Monday 30 October 2023

A Boy and His Blob Retro Collection Review (Switch)


Of all the franchises floating around the retro sphere A Boy and His Blob is certainly among the more niche. There was a revival on the Wii, which later moved to over platforms, but this is the first time that the original two games have made their way out of the retro abyss.

This is a fairly simple package which contains the NES game ‘Trouble on Blobonia’ and the Gameboy sequel ‘The Rescue of Princess Blobette’. There’s a nice bonus in that the Western and Japanese versions of the games are included which have different graphics but there is little in the way of archive material or other extras outside of some fancy borders and a basic CRT filter.

The games themselves are a mixture of platforming and puzzles which players overcome by feeding Blob different flavoured jellybeans. Each flavour transforms the Blob into something different, Tangerine for instance turns him into a trampoline while Liquorice transforms Blob into a ladder. There’s a host of different transformations such as an umbrella, blow torch, rocket or even a bubble. Each of which can be used to overcome a range of different obstacles. None of the jellybeans turn Blob into any sort of weapon though, which means any enemies need to be avoided as a single touch will cause death. As a nice touch each game does have a couple of unique transformations as well.

Both games are set in different places. The NES game is split into two different sections and starts on earth. First, you need to search through caves under the city streets to find treasure then take it to the shop and buy packs of vitamins. You then blast off to the planet of Blobonia and use the vitamins to neutralise the marshmallows and other sweets that have invaded it. The Gameboy game is set in a castle with the overall goal being to find and rescue Princess Blobette who has been locked in a tower.

In terms of general controls, the game is ok, if not spectacular. Your character slips around a bit so it can be difficult to position him precisely. Blob is pretty rubbish at moving where you want him as well, but you have a jellybean which will teleport Blob to where it lands so you can move him around if he won’t get in a specific place. You don’t get an awful lot in the way of modernisation to help you either.

There is a very handy map of both games accessible from the menu screen but in terms of save states it is very basic. There is no rewind function and while you can save, there is only one slot and it exits you from the game when you do it. This is a really strange decision as it’s not a quick save so you’ll return to the spot if you die, but if you want to save often you’ll have to go through the process of booting up the game again each time from the menu.

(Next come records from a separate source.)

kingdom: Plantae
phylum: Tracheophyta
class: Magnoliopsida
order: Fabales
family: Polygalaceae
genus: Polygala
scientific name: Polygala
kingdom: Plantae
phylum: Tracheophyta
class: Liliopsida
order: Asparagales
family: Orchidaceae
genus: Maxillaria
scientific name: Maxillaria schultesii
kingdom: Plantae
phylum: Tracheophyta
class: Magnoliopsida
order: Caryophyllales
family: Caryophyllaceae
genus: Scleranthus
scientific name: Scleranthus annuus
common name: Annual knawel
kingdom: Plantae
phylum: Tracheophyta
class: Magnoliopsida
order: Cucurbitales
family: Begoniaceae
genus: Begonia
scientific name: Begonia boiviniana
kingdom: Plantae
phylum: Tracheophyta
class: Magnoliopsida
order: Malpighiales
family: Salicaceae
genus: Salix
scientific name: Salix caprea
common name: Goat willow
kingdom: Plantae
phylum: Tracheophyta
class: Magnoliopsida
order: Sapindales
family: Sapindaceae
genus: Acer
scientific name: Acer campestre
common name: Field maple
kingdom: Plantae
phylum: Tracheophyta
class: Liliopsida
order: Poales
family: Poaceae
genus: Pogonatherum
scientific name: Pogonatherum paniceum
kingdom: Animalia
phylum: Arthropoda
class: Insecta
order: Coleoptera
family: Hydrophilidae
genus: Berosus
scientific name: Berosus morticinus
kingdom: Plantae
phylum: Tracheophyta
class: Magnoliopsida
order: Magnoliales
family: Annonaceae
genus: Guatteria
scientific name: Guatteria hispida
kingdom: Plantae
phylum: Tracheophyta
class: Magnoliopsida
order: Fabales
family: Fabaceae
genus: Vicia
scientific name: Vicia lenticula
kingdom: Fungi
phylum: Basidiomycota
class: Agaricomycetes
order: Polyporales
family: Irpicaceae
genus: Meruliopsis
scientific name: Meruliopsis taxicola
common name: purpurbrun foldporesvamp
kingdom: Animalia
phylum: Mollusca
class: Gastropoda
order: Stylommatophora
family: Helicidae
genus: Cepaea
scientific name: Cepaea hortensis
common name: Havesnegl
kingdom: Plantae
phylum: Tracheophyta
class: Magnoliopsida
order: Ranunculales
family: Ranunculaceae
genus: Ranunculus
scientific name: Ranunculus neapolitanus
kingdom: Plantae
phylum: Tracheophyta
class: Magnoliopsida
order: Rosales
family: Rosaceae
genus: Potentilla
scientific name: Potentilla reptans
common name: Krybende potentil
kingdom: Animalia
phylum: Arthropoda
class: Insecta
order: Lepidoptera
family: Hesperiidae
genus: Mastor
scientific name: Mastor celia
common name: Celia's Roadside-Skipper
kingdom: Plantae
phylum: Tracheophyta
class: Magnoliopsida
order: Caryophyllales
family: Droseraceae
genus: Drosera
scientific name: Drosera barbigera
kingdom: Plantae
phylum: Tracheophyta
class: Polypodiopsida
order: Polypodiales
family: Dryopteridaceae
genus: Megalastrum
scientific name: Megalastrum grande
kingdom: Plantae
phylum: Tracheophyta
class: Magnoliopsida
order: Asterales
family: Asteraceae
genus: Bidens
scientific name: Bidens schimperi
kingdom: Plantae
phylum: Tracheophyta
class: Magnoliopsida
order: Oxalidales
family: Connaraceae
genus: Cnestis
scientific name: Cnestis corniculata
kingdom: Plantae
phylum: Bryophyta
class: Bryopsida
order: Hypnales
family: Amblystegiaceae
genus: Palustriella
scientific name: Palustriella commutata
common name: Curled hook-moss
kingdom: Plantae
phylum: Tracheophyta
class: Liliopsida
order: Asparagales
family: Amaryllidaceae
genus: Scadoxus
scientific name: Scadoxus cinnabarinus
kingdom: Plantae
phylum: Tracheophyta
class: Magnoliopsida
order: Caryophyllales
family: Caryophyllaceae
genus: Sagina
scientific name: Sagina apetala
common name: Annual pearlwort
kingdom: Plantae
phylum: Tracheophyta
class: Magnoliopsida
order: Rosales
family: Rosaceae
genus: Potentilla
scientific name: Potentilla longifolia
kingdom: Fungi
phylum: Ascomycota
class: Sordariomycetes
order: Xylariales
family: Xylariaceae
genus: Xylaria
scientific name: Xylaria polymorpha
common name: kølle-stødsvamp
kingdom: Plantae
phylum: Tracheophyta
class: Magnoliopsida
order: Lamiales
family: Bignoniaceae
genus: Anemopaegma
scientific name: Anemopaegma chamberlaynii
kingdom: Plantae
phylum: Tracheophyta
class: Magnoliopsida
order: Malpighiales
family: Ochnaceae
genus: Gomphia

Overall, the two games offer something different for retro fans. We enjoyed both games upon original release and while they are a bit rough around the edges neither are impossible to finish. If you are willing to look through the flaws and the lack of modern options, there’s some wholesome fun to be had at a pretty reasonable price. Fans of the newer game and NES games in general will find a lot to like and we are always happy to see more niche titles brought back for a wider audience.